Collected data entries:
★ ★ ★

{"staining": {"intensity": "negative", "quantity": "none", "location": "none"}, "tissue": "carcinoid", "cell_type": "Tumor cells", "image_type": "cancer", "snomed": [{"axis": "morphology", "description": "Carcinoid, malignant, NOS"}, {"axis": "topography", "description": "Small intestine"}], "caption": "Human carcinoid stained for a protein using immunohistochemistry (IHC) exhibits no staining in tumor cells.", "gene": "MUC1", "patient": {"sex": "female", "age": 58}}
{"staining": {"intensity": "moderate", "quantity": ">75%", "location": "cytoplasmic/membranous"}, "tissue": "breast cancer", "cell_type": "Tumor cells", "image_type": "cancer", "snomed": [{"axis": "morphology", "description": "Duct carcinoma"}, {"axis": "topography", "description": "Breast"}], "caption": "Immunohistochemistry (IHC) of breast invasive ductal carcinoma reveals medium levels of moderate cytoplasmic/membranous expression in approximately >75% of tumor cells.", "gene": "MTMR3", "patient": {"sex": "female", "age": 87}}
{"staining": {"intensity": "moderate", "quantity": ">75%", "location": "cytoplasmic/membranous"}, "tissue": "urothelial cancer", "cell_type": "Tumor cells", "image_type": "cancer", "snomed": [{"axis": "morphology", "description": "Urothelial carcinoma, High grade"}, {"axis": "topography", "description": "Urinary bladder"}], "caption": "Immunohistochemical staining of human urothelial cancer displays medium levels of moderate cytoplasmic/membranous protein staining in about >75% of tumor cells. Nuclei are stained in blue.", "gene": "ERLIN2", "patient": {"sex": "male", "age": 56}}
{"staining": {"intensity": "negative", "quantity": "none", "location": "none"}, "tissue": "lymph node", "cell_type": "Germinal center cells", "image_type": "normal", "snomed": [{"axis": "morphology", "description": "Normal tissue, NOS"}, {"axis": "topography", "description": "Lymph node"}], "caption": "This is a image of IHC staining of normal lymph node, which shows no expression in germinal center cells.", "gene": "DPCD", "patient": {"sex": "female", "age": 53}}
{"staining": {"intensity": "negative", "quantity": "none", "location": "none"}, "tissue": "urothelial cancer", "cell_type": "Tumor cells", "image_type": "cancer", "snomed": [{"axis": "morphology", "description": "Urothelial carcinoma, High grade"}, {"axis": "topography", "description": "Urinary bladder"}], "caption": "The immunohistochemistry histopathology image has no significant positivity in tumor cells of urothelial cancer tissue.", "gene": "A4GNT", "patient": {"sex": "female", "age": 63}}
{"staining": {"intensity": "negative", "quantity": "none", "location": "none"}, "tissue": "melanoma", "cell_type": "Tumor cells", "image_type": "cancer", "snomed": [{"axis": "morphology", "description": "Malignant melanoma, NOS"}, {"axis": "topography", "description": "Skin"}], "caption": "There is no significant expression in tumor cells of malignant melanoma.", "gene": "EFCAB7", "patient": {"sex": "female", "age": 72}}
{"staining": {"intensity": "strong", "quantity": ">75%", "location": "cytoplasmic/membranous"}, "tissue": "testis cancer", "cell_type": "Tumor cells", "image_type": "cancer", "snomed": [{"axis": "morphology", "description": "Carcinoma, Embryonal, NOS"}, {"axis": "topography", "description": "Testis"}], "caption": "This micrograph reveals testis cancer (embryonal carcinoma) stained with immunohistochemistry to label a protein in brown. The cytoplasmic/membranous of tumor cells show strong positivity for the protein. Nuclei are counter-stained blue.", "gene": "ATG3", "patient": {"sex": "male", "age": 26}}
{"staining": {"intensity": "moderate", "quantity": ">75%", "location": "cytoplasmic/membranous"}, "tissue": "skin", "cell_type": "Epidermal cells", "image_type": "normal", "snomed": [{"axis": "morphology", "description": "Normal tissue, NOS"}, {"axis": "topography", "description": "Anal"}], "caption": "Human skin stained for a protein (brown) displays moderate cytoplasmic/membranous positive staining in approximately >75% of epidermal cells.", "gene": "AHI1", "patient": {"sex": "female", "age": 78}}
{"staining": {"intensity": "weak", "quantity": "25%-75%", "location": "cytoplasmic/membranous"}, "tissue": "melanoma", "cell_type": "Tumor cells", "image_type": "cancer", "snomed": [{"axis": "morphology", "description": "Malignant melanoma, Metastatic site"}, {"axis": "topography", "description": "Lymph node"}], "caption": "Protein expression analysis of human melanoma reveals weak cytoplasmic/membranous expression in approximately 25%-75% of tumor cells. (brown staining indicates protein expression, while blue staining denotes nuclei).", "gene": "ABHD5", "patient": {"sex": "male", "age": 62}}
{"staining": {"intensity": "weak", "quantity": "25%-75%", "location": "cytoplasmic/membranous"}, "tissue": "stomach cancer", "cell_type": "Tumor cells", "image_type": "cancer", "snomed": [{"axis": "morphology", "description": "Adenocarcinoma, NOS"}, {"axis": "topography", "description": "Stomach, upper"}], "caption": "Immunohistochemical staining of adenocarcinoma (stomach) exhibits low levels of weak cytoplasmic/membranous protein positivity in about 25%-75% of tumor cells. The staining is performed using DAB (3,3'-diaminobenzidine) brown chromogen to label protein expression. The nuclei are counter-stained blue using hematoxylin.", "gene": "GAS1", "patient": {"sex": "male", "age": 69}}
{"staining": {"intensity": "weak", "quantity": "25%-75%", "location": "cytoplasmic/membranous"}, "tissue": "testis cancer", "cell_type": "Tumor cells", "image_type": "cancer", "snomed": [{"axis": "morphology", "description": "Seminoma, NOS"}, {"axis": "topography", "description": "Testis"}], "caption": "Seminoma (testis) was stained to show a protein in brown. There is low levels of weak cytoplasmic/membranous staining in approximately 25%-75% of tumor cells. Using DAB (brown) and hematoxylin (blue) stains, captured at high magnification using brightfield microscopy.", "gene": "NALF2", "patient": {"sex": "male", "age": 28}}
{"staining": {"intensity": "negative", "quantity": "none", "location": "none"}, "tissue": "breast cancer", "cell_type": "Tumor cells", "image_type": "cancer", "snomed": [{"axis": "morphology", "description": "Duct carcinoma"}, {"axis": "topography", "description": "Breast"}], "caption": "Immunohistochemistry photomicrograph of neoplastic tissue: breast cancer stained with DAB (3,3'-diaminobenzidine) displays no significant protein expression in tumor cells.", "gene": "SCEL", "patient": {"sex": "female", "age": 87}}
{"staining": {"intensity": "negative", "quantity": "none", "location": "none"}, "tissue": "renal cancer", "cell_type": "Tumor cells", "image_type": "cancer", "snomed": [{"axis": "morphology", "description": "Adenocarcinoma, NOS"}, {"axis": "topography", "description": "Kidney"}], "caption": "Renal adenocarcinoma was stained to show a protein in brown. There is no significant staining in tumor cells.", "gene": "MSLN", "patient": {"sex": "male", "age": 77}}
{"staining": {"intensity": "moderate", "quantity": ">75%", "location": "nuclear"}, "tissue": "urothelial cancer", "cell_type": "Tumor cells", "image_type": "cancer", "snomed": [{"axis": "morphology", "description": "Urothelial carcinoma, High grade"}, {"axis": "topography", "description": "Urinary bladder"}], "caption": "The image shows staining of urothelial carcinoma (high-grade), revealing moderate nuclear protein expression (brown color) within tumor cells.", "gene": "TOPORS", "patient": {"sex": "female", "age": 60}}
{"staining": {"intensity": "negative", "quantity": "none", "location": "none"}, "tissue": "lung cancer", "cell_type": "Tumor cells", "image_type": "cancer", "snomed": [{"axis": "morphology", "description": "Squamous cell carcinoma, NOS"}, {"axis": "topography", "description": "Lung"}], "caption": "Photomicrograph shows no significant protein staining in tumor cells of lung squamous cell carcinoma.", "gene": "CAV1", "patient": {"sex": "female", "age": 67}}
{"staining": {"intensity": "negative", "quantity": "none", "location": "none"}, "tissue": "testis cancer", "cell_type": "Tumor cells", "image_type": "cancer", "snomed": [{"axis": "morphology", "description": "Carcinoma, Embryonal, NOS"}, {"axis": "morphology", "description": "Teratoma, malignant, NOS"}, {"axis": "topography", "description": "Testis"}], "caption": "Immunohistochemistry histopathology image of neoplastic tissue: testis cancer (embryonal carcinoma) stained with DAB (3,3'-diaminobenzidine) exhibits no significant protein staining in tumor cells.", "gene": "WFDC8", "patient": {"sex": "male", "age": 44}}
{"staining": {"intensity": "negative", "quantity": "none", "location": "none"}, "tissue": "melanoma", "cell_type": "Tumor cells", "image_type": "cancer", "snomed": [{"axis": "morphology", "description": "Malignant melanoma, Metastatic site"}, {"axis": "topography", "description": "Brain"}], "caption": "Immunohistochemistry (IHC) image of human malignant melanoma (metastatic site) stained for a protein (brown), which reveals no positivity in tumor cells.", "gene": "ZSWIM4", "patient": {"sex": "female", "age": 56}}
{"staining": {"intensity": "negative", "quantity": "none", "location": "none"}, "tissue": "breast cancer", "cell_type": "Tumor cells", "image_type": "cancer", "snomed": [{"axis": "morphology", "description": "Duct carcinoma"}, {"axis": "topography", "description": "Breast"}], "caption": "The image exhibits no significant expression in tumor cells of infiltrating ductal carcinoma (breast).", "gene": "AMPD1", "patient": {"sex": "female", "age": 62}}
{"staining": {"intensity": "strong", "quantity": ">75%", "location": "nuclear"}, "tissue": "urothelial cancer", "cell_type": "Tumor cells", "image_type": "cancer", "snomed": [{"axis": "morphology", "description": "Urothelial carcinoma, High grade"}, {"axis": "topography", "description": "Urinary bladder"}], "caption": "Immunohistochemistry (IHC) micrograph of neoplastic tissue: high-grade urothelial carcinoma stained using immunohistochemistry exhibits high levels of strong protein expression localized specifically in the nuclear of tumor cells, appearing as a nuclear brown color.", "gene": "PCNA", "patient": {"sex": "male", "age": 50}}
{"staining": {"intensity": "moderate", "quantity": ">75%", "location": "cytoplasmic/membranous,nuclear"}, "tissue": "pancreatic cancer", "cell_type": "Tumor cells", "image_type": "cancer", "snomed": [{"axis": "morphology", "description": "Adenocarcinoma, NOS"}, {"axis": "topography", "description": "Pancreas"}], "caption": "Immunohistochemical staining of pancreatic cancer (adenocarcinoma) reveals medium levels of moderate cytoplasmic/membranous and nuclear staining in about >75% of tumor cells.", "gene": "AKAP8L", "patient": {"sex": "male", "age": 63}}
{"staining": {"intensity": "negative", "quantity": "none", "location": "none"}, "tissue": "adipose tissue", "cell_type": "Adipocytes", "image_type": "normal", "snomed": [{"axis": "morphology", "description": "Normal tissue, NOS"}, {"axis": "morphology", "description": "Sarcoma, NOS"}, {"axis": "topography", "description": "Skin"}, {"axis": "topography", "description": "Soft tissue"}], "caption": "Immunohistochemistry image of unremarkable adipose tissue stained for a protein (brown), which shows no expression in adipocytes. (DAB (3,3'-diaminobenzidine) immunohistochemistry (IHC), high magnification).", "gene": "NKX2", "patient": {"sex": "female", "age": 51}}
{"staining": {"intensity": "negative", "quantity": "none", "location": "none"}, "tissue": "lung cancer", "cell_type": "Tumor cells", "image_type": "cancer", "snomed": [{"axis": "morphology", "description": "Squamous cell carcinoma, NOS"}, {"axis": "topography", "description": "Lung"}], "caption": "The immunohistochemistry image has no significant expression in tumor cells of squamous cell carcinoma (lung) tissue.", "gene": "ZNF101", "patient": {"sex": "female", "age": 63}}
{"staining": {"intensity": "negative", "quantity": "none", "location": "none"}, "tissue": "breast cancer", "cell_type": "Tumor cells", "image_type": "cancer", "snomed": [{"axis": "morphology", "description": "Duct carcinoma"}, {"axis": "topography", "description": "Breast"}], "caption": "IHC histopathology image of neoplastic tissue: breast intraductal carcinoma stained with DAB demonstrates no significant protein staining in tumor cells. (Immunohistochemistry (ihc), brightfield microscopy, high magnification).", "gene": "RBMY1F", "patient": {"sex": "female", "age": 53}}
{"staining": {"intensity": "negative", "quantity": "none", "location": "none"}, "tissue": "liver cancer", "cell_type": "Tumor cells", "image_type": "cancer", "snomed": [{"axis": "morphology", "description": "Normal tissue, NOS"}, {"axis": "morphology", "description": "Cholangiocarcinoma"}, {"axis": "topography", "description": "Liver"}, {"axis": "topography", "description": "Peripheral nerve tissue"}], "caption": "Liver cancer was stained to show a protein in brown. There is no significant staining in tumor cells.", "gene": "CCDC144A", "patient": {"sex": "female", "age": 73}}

★ ★ ★

Using the data above, count the lines where "adenocarcinoma" appears. Reply with the number only.

3